Fertilizante de importância crucial para a agricultura brasileira, a ureia é um exemplo de produto já feito a partir de CO2. Grande parte da ureia consumida no país hoje, no entanto, é importada. "O Brasil é um país grande exportador de commodities agrícolas e fica dependendo de fertilizantes de outros lugares e fechando fábricas produtores de ureia aqui", observa Oller do Nascimento.

Já o metanol é uma matéria-prima muito demandada pela indústria química, que o usa na produção do gás formaldeído (que na sua forma líquida tem o nome de formol), de solventes e de combustíveis e aditivos.

Os policarbonatos são polímeros (plásticos) moldáveis quando aquecidos e, por isso, chamados de termoplásticos. São inúmeras as suas aplicações, como em faróis de automóveis ou janelas, em luzes de trânsito, em óculos e em DVDs.
O ácido fórmico ou metanoico -- outro produto à base de dióxido de carbono bastante promissor dentro do mercado brasileiro, segundo o estudo -- é usado no processamento do couro, em tratamentos medicinais e como fixador de corantes em tecidos.

Entre outras aplicações práticas da tecnologia de utilização de CO2, os pesquisadores destacam a fabricação de produtos usados para fazer extintores de incêndio, aparelhos de ar condicionado, embalagens de alimentos, limpeza a seco, aditivos para bebidas e até para o tratamento da água.

"Este trabalho propôs um método que visa analisar o mercado brasileiro para potenciais produtos feitos a partir da conversão química do CO2, assim como predizer o comportamento desse mercado em 2030", diz o artigo. De acordo com os pesquisadores, o método também pode ser aplicado a outros países.

A fim de prever os valores de 2030, o estudo investigou a previsibilidade das importações e exportações de 13 produtos químicos entre o ano 2000 e 2018. Verificou-se, por exemplo, que a quantidade média de importação de ureia, metanol e ácido acético apresenta tendência a aumentar. Os três também foram os produtos com o maior valor de importações. Os custos da importação apresentam ainda tendência a aumentar.

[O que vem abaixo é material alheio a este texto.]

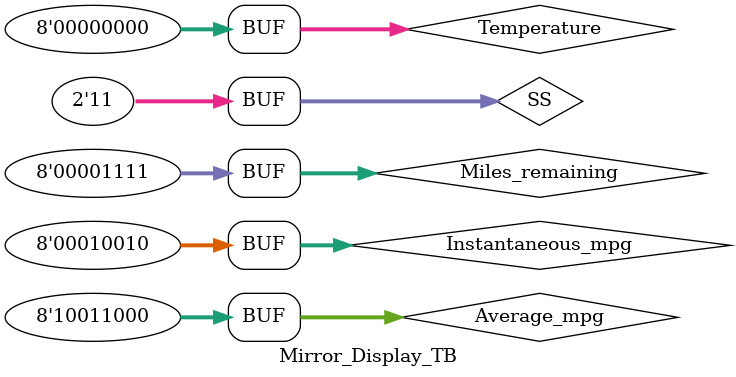
<source format=v>
`timescale 1ns / 1ps


module Mirror_Display_TB(
    );
    reg [7:0] Temperature;  //All 4 sensors are declared as inputs
    reg [7:0] Average_mpg;
    reg [7:0] Instantaneous_mpg;
    reg [7:0] Miles_remaining;
    reg [1:0] SS; //selector switches
    wire [7:0] Display; //output mirror display
    
   
Mirror_Display U0(Temperature,Average_mpg,Instantaneous_mpg,Miles_remaining,SS,Display);

    initial begin 
        Temperature = 8'b0;
        Average_mpg = 8'b10011000;
        Instantaneous_mpg = 8'b00010010;
        Miles_remaining =8'b1111000;
        SS = 2'b00;
        #100 //100ns delay
        
             Average_mpg = 8'b10011000;
             Instantaneous_mpg = 8'b0010010;
             Miles_remaining =8'b00001111;
             SS= 2'b11;
             #1000;
        end
endmodule

</source>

A maioria das tecnologias de utilização do CO2 ainda está na fase de pesquisa e desenvolvimento, mas os pesquisadores ressaltam que há vários trabalhos colaborativos em andamento entre pesquisadores, startups e corporações na Europa e na América do Norte, indicando um grande potencial para atividades similares no Brasil. "Este trabalho contribui para esse desenvolvimento", concluem os autores no artigo.